Vitalwerte der Bäume werden gemessen

Durch Messsonden sollen dabei die Reaktionen unterschiedlicher Waldbäume auf Stress, wie Wasserknappheit und höhere Temperaturen, beobachtet werden. Gemessen werden dabei mehrere Vitalwerte der Bäume, wie der Wasserverbrauch oder der Stammdurchmesser, mittels an den Baumstämmen angebrachter Sensoren.

Die Daten werden fortlaufend aufgezeichnet und über eine Internetverbindung zur Auswertung an einen Server geschickt, der diese in Millimeter und Liter umrechnet und anschließend einen Tweet mit den aktuellen Daten abschickt.

Die Daten werden nach Gent geschickt

Unter der Trägerschaft des Naturpark Augsburg - Westliche Wälder e.V. wurden eine Fichte und eine Buche nahe des Klosters Oberschönenfeld mit Messgeräten versehen, die deren aktuelle Daten über Durchmesser, Saftstromfluss und Baumtemperatur ins europäische Rechenzentrum nach Gent in Belgien schicken. Diese Auskünfte werden dann verarbeitet, um mit Forschungsinstituten Modelle zu entwickeln, wie Bäume auf Stressfaktoren reagieren.
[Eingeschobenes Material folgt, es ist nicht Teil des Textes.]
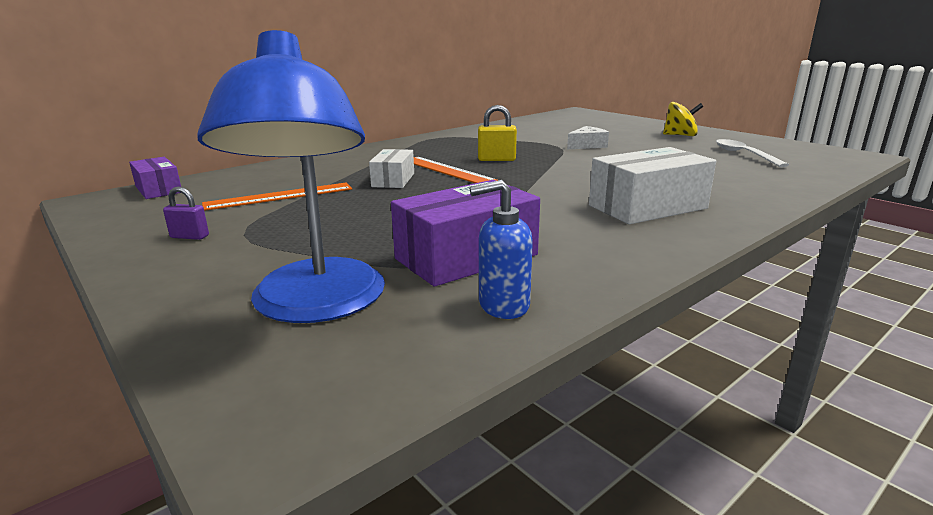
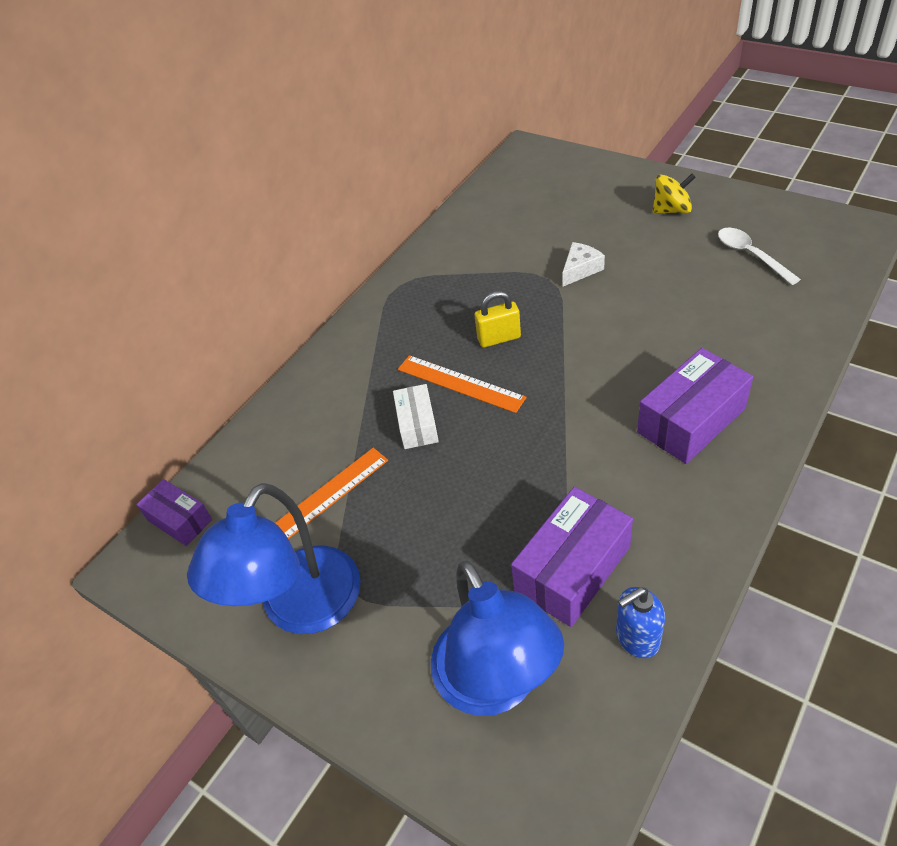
camera: 10 degrees left, 25 degrees up
(189, 237) = (300, 609): purple padlock -> blue lamp
(647, 207) = (691, 420): white box -> purple box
Das Projekt hat aber noch eine weitere Anwendung, erklärt der Geschäftsführer Naturpark, Werner Platteder. In Zusammenarbeit mit der Universität Erlangen wird der Naturparkverein die Bäume sprechen lassen. Und so kommen Schüler der 10./11. Klassen des Leonhard-Wagner-Gymnasiums Schwabmünchen ins Spiel, die die Daten in menschliche Sprachbotschaften übersetzen, die im Netz verbreitet werden. „Als twitternde Bäume“ teilen sie uns dann in einfachen Sätzen ihren Gesundheitszustand mit. Bei Wassermangel etwa könnte der Baum etwa „Hilfe ich habe Durst“ senden“, so Platteder.

Die Messergebnisse werden verständlich dargestellt

Das Projekt ist nicht nur für Wissenschaftler gedacht: Im Naturpark-Haus an einem Großbildschirm sind die Messergebnisse verständlich dargestellt, um wissenschaftliche Klimaforschung für den Bürger greifbarer, erlebbar zu machen. Die Besucher lernen dabei unter anderem, dass Bäume wichtig sind, weil sie das Klima regulieren können. Ein Ziel sei, Emotionen in der Bevölkerung zu wecken.

Ohne finanzielle Unterstützung im Rahmen des Projekts Waldattraktionen durch das Bayerische Staatsministerium für Ernährung, Landwirtschaft und Forsten hätte das Baumprojekt im Naturpark nicht durchgeführt werden können, so Platteder. Jetzt freute sich der Geschäftsführer des Naturparkvereins, dass es trotz einiger Probleme im Vorfeld noch rechtzeitig geschafft wurde, die Richtlinien einzuhalten und nun ein Projekt von insgesamt 17 geförderten Waldattraktionen in Bayern zu haben, für das jetzt der Startschuss gegeben wurde.